Girls attending government school in Karak district.
In addition to providing cash grants, KESP has helped to improve learning environments by using data to identify girls’ schools that lacked basic facilities: today 642,756 more girls are studying in schools with toilets, electricity, drinking water and boundary walls as a result of the programme’s interventions. At present, over a million girls enrolled in primary grades, across the province’s 28 settled districts, are benefiting from improved instruction by teachers trained through the KESP-supported Continuous Professional Development programme for primary teachers.
Providing Continuous Professional Development for Teachers
KESP helped design and introduce a Continuous Professional Development (CPD) programme for government primary teachers to help them master both content knowledge and instructional practice to improve student learning in the classroom. The CPD programme brings teachers together for a Professional Development Day (PDD) each month of the academic year where they are trained in English, Maths and Science. Topics for training are selected on the basis of student performance in annual assessments, with the topics with poorest results forming the focus of the PDD.
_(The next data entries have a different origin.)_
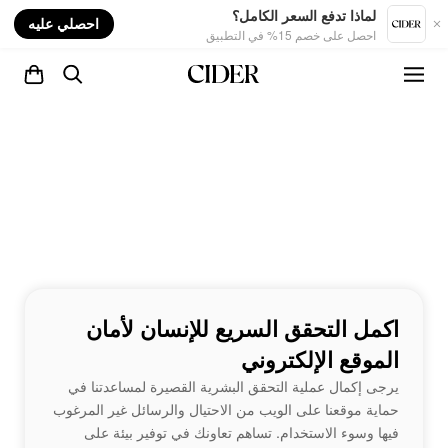
nt
لماذا تدفع السعر الكامل؟
احصلي عليه
احصل على خصم 15% في التطبيق
اكمل التحقق السريع للإنسان لأمان
الموقع الإلكتروني
يرجى إكمال عملية التحقق البشرية القصيرة لمساعدتنا في
حماية موقعنا على الويب من الاحتيال والرسائل غير المرغوب
فيها وسوء الاستخدام. تساهم تعاونك في توفير بيئة على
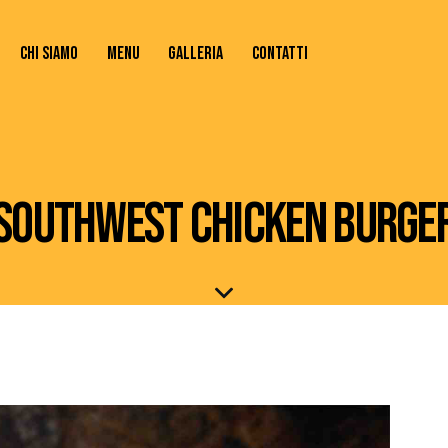
CHI SIAMO
MENU
GALLERIA
CONTATTI
TATTI
SOUTHWEST CHICKEN BURGE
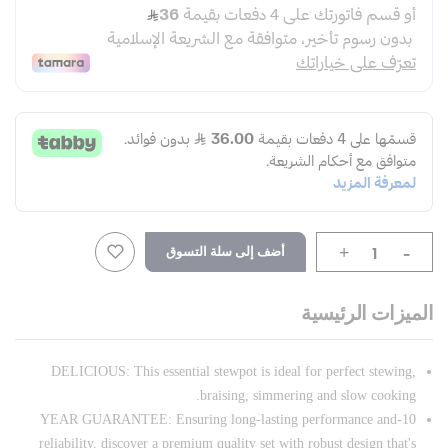
-
أضف إلى سلة التسوق
+
الميزات الرئيسية
DELICIOUS: This essential stewpot is ideal for perfect stewing,
braising, simmering and slow cooking.
10-YEAR GUARANTEE: Ensuring long-lasting performance and
reliability, discover a premium quality set with robust design that's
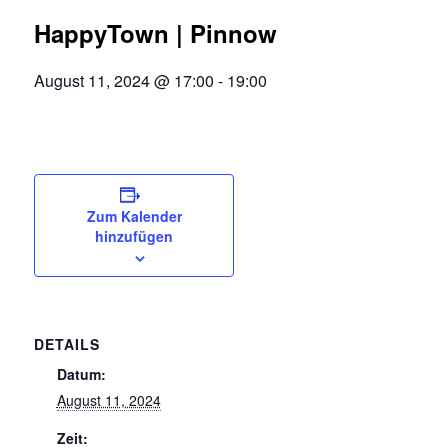
HappyTown | Pinnow
August 11, 2024 @ 17:00
-
19:00
Zum Kalender
hinzufügen
DETAILS
Datum:
August 11, 2024
Zeit:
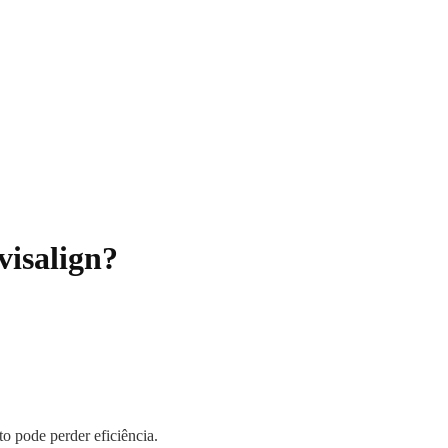
visalign?
to pode perder eficiência.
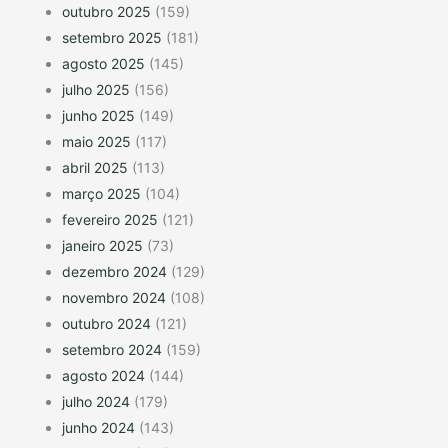
outubro 2025
(159)
setembro 2025
(181)
agosto 2025
(145)
julho 2025
(156)
junho 2025
(149)
maio 2025
(117)
abril 2025
(113)
março 2025
(104)
fevereiro 2025
(121)
janeiro 2025
(73)
dezembro 2024
(129)
novembro 2024
(108)
outubro 2024
(121)
setembro 2024
(159)
agosto 2024
(144)
julho 2024
(179)
junho 2024
(143)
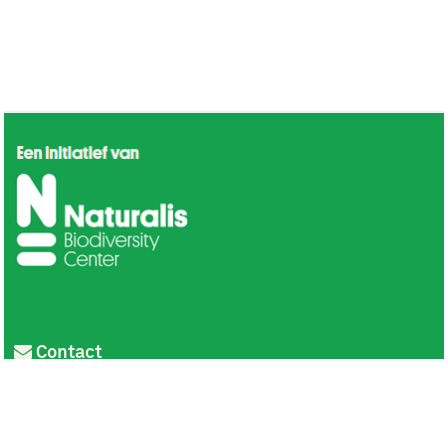
Contact
Privacy
Colofon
The CPD programme was rolled out in three phases, beginning in 2018, and as of 2020, the programme has been scaled up to all 28 settled districts of the province. This means that close to 73,000 primary teachers (roughly a third of whom are female teachers) are being trained every month at professional development centers across the province. CPD has resulted in tangible improvement in student learning outcomes, as evidenced by a comparison of student test scores in districts where CPD had been introduced versus districts in which it had not. The scale-up of CPD will help ensure continuous improvement in learning across all districts.
Primary teachers receiving training on a Professional Development Day in Swabi district.
Supporting Khyber Pakhtunkhwa’s Education Department with its COVID-19 Response
KESP is supporting the provincial government to respond to the challenge of student learning losses following prolonged school closures due to COVID-19. Remote, online learning is not an option in the province due to lack of internet connectivity of most of the households to which government school children belong. In response to the pandemic, KESP therefore helped develop and distribute several teaching and learning materials for teachers and students to use when schools reopened in October 2020. This included a Revised Academic Calendar to guide primary and middle teachers on select critical learning objectives that are essential for them to cover, and foundational to learning in the next grades, in what is effectively a reduced academic year. KESP helped design and administer a diagnostic assessment to measure learning losses and to identify weak areas for teachers to focus on while schools are in session.
A young student comes to school to have her homework checked by her teacher during the second school closure in 2020, Mansehra district.
Following a second school closure at the end of November 2020, KESP helped the government design homework assignments for students to be distributed by teachers to students by calling them in one grade at a time, once a week. These were designed in a way that students could complete them at home with minimal supervision from parents or caregivers to ensure some learning continuity.